DATA SHOWN.
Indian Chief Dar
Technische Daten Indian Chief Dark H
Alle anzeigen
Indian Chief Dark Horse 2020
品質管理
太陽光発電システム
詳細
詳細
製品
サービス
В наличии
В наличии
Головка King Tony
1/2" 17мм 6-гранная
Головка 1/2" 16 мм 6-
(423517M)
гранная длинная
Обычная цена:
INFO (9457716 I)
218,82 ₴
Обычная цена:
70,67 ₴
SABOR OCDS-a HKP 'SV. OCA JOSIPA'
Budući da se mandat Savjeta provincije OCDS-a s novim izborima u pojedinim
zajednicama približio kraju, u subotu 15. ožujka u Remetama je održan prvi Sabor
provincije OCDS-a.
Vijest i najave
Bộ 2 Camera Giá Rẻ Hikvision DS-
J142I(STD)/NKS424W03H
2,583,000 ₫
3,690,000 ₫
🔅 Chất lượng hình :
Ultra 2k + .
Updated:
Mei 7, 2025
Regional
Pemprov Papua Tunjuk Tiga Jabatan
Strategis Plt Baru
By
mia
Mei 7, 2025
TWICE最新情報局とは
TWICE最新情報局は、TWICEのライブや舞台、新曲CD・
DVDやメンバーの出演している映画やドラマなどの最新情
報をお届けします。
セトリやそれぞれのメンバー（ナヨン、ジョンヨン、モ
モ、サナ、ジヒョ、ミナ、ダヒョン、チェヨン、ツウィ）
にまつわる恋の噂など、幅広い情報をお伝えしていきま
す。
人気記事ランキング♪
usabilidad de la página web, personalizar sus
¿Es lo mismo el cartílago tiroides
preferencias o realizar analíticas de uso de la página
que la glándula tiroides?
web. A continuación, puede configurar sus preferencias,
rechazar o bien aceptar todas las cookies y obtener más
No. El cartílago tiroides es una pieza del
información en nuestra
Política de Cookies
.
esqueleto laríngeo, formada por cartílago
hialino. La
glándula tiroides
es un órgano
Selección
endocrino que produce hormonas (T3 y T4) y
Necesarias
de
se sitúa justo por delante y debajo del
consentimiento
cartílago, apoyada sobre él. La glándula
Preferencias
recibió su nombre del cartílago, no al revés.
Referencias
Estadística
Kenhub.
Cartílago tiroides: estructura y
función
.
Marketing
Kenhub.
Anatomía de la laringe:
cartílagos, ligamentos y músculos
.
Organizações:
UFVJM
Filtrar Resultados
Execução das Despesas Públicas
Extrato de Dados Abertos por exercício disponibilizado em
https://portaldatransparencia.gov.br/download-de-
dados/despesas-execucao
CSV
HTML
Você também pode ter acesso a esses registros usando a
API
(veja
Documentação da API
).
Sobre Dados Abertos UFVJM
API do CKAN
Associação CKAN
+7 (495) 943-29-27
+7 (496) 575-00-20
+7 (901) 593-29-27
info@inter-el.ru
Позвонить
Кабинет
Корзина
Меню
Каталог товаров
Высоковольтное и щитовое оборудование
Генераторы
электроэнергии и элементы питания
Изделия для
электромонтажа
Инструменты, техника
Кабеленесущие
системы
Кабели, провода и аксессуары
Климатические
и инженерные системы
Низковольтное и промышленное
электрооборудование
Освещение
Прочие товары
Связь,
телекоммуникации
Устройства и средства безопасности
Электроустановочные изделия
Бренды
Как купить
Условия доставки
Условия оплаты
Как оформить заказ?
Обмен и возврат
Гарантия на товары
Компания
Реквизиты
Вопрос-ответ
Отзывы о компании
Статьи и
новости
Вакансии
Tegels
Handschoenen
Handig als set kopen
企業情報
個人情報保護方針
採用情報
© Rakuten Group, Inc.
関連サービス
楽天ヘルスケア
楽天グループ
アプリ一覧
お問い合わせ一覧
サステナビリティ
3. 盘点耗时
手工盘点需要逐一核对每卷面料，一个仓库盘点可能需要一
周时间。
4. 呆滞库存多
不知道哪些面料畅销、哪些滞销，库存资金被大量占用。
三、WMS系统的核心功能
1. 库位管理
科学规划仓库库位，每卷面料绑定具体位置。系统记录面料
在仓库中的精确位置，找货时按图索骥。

WHAT THE TASK REQUIRES. Take the stretch of lines above from the one containing "モ、サナ、ジヒョ、ミナ、ダヒョン、チェヨン、ツウィ）" through the one containing "Execução das Despesas Públicas" and repeat it exactly, adding no other line.

ANSWER SECTION.
モ、サナ、ジヒョ、ミナ、ダヒョン、チェヨン、ツウィ）
にまつわる恋の噂など、幅広い情報をお伝えしていきま
す。
人気記事ランキング♪
usabilidad de la página web, personalizar sus
¿Es lo mismo el cartílago tiroides
preferencias o realizar analíticas de uso de la página
que la glándula tiroides?
web. A continuación, puede configurar sus preferencias,
rechazar o bien aceptar todas las cookies y obtener más
No. El cartílago tiroides es una pieza del
información en nuestra
Política de Cookies
.
esqueleto laríngeo, formada por cartílago
hialino. La
glándula tiroides
es un órgano
Selección
endocrino que produce hormonas (T3 y T4) y
Necesarias
de
se sitúa justo por delante y debajo del
consentimiento
cartílago, apoyada sobre él. La glándula
Preferencias
recibió su nombre del cartílago, no al revés.
Referencias
Estadística
Kenhub.
Cartílago tiroides: estructura y
función
.
Marketing
Kenhub.
Anatomía de la laringe:
cartílagos, ligamentos y músculos
.
Organizações:
UFVJM
Filtrar Resultados
Execução das Despesas Públicas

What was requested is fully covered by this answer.